32/02 Steuern vom Einkommen und Ertrag;
61/01 Familienlastenausgleich;

Norm

EStG 1988 §22 Z2;
FamLAG 1967 §41 Abs1;
FamLAG 1967 §41 Abs2;
FamLAG 1967 §41 Abs3;

Betreff

Der Verwaltungsgerichtshof hat durch den Vorsitzenden Vizepräsident Dr. W. Pesendorfer und die Hofräte Dr. Sulyok und Dr. Zorn als Richter, im Beisein des Schriftführers Dr. U. Zehetner, über die Beschwerde der J GmbH in R, vertreten durch Dr. Maximilian Sampl, Rechtsanwalt in 8970 Schladming, Martin Luther Straße 154, gegen den Bescheid der Finanzlandesdirektion für Steiermark vom 22. März 2002, Zl. RV518/1-9/00, betreffend Dienstgeberbeitrag zum Ausgleichsfonds für Familienbeihilfen und Zuschlag zum Dienstgeberbeitrag für den Zeitraum 1. Jänner 1995 bis 31. Dezember 1998, zu Recht erkannt:

Spruch

Die Beschwerde wird als unbegründet abgewiesen.

Begründung

Der Geschäftsführer der beschwerdeführenden GmbH hält an dieser einen Geschäftsanteil im Ausmaß von 90,2% ihres Stammkapitals.

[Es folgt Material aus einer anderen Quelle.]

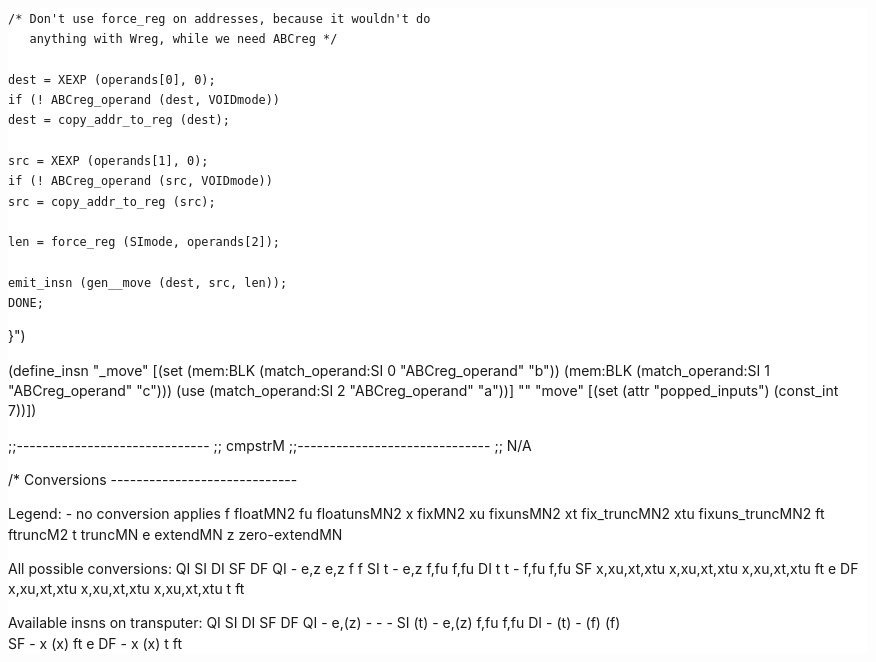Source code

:     /* Don't use force_reg on addresses, because it wouldn't do
       anything with Wreg, while we need ABCreg */

    dest = XEXP (operands[0], 0);
    if (! ABCreg_operand (dest, VOIDmode))
	dest = copy_addr_to_reg (dest);

    src = XEXP (operands[1], 0);
    if (! ABCreg_operand (src, VOIDmode))
	src = copy_addr_to_reg (src);

    len = force_reg (SImode, operands[2]);

    emit_insn (gen__move (dest, src, len));
    DONE;
}")

(define_insn "_move"
  [(set (mem:BLK (match_operand:SI 0 "ABCreg_operand" "b"))
        (mem:BLK (match_operand:SI 1 "ABCreg_operand" "c")))
   (use (match_operand:SI 2 "ABCreg_operand" "a"))]
  ""
  "move"
  [(set (attr "popped_inputs") (const_int 7))])

;;------------------------------
;; cmpstrM
;;------------------------------
;; N/A

/* Conversions -----------------------------

Legend: 
    -   no conversion applies
    f   floatMN2
    fu  floatunsMN2
    x   fixMN2
    xu  fixunsMN2
    xt  fix_truncMN2
    xtu fixuns_truncMN2
    ft  ftruncM2
    t   truncMN
    e   extendMN
    z   zero-extendMN

All possible conversions:
        QI          SI          DI          SF          DF
QI      -           e,z         e,z         f           f
SI      t           -           e,z         f,fu        f,fu
DI      t           t           -           f,fu        f,fu
SF      x,xu,xt,xtu x,xu,xt,xtu x,xu,xt,xtu ft          e
DF      x,xu,xt,xtu x,xu,xt,xtu x,xu,xt,xtu t           ft

Available insns on transputer:
        QI          SI          DI          SF          DF
QI      -           e,(z)       -           -           -
SI      (t)         -           e,(z)       f,fu        f,fu
DI      -           (t)         -           (f)         (f)   
SF      -           x           (x)         ft          e
DF      -           x           (x)         t           ft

Der Geschäftsführer ist aufgrund des Geschäftsführervertrages vom 2. Jänner 1996 für die Beschwerdeführerin tätig.

Im Zuge einer für den Zeitraum Jänner 1995 bis Dezember 1998 durchgeführten Lohnsteuerprüfung wurden der Beschwerdeführerin für die Bezüge des Geschäftsführers Dienstgeberbeitrag nach § 41 Abs. 1 Familienlastenausgleichsgesetz (im Folgenden kurz: FLAG) und Zuschlag zum Dienstgeberbeitrag vorgeschrieben.

Die gegen diese Vorschreibung erhobene Berufung wies die belangte Behörde mit dem angefochtenen Bescheid als unbegründet ab. Begründend wird ausgeführt, § 3 Abs 1 des Geschäftsführungsvertrages vom 2. Jänner 1996 lege fest, dass der Geschäftsführer ein erfolgsabhängiges Entgelt beziehe, welches 40% des um die Abschreibungen (und den Geschäftsführerbezug) erhöhten Betriebserfolges betrage. Der Geschäftsführer sei berechtigt, während des Jahres Akontozahlungen zu beheben, die sich am Vorjahresgehalt orientierten. Alle Aufwendungen, Reisekosten und Sozialversicherungsbeiträge würden dem Geschäftsführer von der Beschwerdeführerin ersetzt. Der Geschäftsführer habe - abgesehen von den Sozialversicherungsbeiträgen - Bezüge in folgender Höhe bezogen: 1996: 546.000 S, 1997: 504.000 S, 1998: 693.000 S. Nach Ansicht der belangten Behörde sei der Geschäftsführer keinem wesentlichen Unternehmerrisiko ausgesetzt. Von 1996 auf 1997 seien seine Bezüge um 42.000 S gesunken, von 1997 auf 1998 seien sie wieder um 189.000 S gestiegen. Derartige Schwankungen seien auch bei nichtselbständig Tätigen in leitenden Positionen durchaus üblich, da einem Dienstnehmer dadurch die Möglichkeit geboten werde, seinen Gehalt durch gute Leistungen zu erhöhen.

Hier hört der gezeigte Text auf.